AIM OF THE TASK: Copy the stretch from the line containing "## Contributing" through the end of the items word for word, including both ends.

++++ DATA TO PROCESS

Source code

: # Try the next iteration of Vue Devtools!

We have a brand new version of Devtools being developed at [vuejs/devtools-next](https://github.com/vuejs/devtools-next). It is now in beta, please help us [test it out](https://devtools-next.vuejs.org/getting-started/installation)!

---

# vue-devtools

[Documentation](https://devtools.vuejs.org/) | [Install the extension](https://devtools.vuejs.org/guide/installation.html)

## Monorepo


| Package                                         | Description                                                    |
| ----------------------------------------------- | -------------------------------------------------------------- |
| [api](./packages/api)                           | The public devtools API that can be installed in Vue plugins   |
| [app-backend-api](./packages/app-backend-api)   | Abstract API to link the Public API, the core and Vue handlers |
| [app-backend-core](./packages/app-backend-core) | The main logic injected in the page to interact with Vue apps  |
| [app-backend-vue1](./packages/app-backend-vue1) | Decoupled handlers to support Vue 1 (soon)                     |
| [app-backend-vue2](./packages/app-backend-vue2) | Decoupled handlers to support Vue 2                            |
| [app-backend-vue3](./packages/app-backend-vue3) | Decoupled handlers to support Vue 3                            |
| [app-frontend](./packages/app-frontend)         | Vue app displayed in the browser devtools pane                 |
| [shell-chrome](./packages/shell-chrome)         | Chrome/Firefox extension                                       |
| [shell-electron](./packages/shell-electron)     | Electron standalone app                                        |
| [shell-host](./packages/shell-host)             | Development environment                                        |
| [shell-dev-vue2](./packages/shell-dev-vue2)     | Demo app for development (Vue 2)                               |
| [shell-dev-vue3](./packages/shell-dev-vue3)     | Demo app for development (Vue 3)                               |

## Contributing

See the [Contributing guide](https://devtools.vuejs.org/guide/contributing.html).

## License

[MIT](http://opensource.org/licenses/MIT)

++++++++

COMPLETED EXERCISE:
## Contributing

See the [Contributing guide](https://devtools.vuejs.org/guide/contributing.html).

## License

[MIT](http://opensource.org/licenses/MIT)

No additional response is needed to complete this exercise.